O ministro Alexandre de Moraes, do Supremo Tribunal Federal (STF), determinou o início do cumprimento da pena do tenente-coronel Mauro Cid, ex-ajudante de ordens do ex-presidente Jair Bolsonaro (PL). A decisão, divulgada nesta quinta-feira (30), estabelece o regime aberto.
Pena e benefícios da delação
A determinação de Moraes ocorre em virtude do trânsito em julgado da ação penal em que Mauro Cid foi condenado a 2 anos de reclusão por participação em uma trama golpista.
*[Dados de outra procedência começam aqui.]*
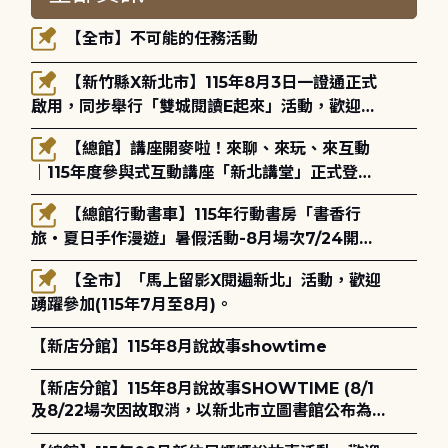
【全市】不可能的任務活動
【新竹縣X新北市】115年8月3日一證通正式
啟用，同步舉行「雙城閱讀E起來」活動，歡迎踴
躍參加(115年8月3日至10月4日)。
【總館】講座開麥啦！來聊、來玩、來互動
｜115年度參與式互動講座「新北講堂」正式登
場！
【總館行動書車】115年行動書房「書香行
旅・夏日手作漫遊」暑假活動-8月場次7/24開始
報名
【全市】「馬上留影X閱遍新北」活動，歡迎
踴躍參加(115年7月至8月)。
【新店分館】115年8月說故事showtime
【新店分館】115年8月說故事SHOWTIME (8/1
及8/22場次因故取消，以新北市立圖書館公布為
主)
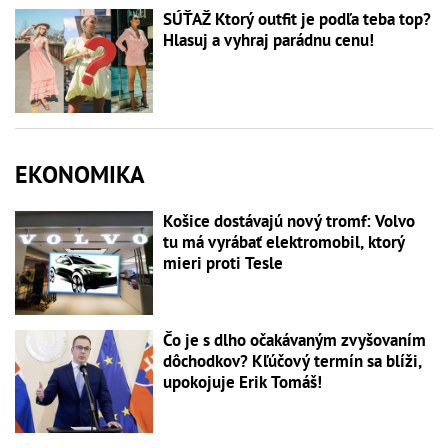
SÚŤAŽ Ktorý outfit je podľa teba top?
Hlasuj a vyhraj parádnu cenu!
EKONOMIKA
Košice dostávajú nový tromf: Volvo
tu má vyrábať elektromobil, ktorý
mieri proti Tesle
Čo je s dlho očakávaným zvyšovaním
dôchodkov? Kľúčový termín sa blíži,
upokojuje Erik Tomáš!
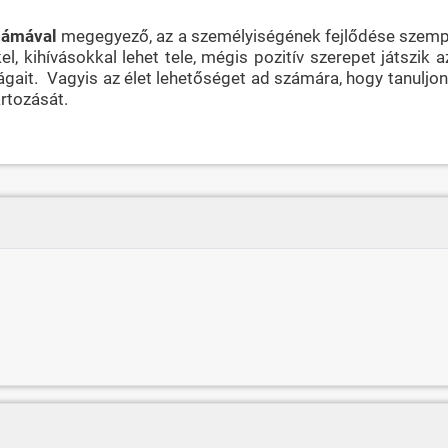
számával
megegyező, az a személyiségének fejlődése szempo
 kihívásokkal lehet tele, mégis pozitív szerepet játszik a
gait. Vagyis az élet lehetőséget ad számára, hogy tanuljon 
artozását.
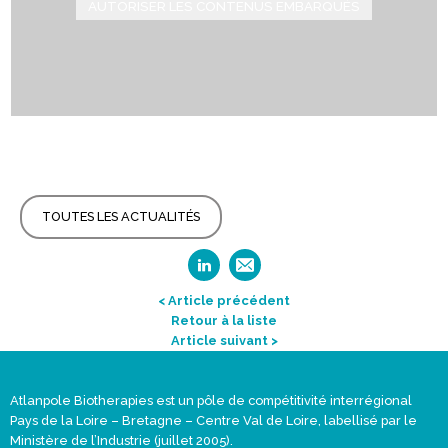
AUTORISER LES CONTENUS EMBARQUÉS
TOUTES LES ACTUALITÉS
< Article précédent
Retour à la liste
Article suivant >
Atlanpole Biotherapies est un pôle de compétitivité interrégional
Pays de la Loire – Bretagne – Centre Val de Loire, labellisé par le
Ministère de l’Industrie (juillet 2005).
O trânsito em julgado significa que não há mais possibilidade de recurso na Justiça.
Na mesma decisão, o ministro acatou pontos relacionados ao acordo de colaboração premiada de Cid:
- Restituição de bens: Determinada a devolução dos bens apreendidos do réu.
- Benefícios familiares: Estendidos os benefícios previstos no acordo aos seus familiares.
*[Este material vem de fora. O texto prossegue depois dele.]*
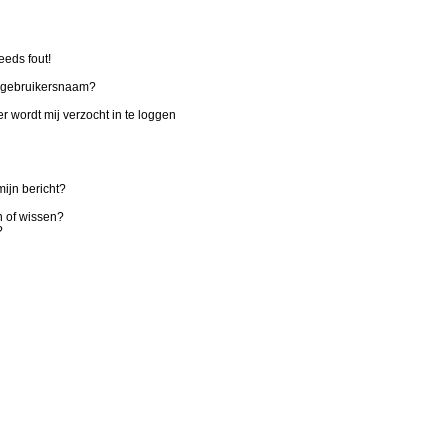
eeds fout!
n gebruikersnaam?
r wordt mij verzocht in te loggen
ijn bericht?
n of wissen?
?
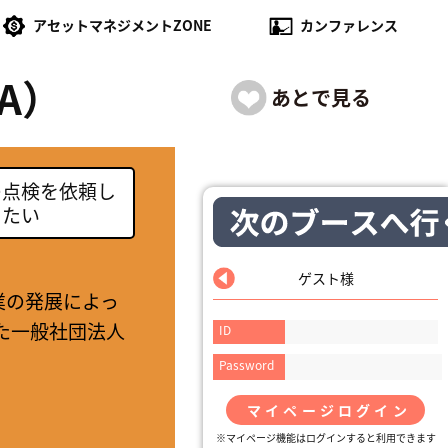
アセットマネジメントZONE
カンファレンス
A）
の点検を依頼し
たい
ゲスト様
業の発展によっ
た一般社団法人
ID
Password
マイページログイン
※マイページ機能はログインすると利用できます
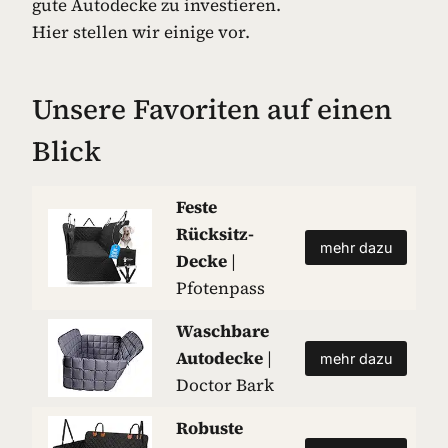
gute Autodecke zu investieren.
Hier stellen wir einige vor.
Unsere Favoriten auf einen
Blick
Feste
Rücksitz-
mehr dazu
Decke
|
Pfotenpass
Waschbare
Autodecke
|
mehr dazu
Doctor Bark
Robuste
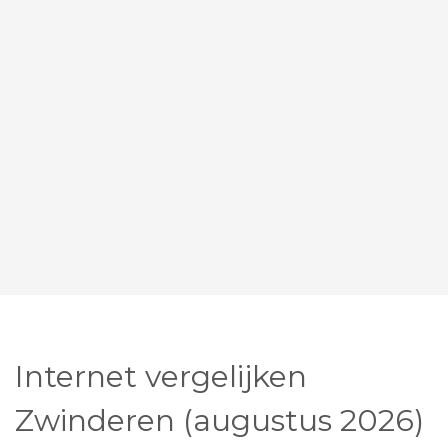
Internet vergelijken
Zwinderen (augustus 2026)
- Segurança: A Polícia Federal deverá realizar ações necessárias para manter a segurança de Cid e de seus familiares.
Redução da pena
Como Cid optou por não recorrer, a defesa solicitou que o período em que o militar da reserva cumpriu medidas cautelares seja contabilizado para abater o tempo total da pena.
Moraes acolheu o pedido e solicitou as certidões de comprovação do tempo em que Cid permaneceu em prisão provisória e com o uso de tornozeleira eletrônica para que esse período seja deduzido da condenação de dois anos.
Audiência e planos de mudança
O ex-braço direito de Jair Bolsonaro deve comparecer pessoalmente ao STF para participar da Audiência Admonitória no dia 3 de novembro, às 14h. Nesta audiência, o réu será formalmente orientado sobre as condições do regime de cumprimento da pena.
Após a conclusão do processo, Mauro Cid já manifestou a aliados o desejo de deixar o Brasil e se mudar para os Estados Unidos.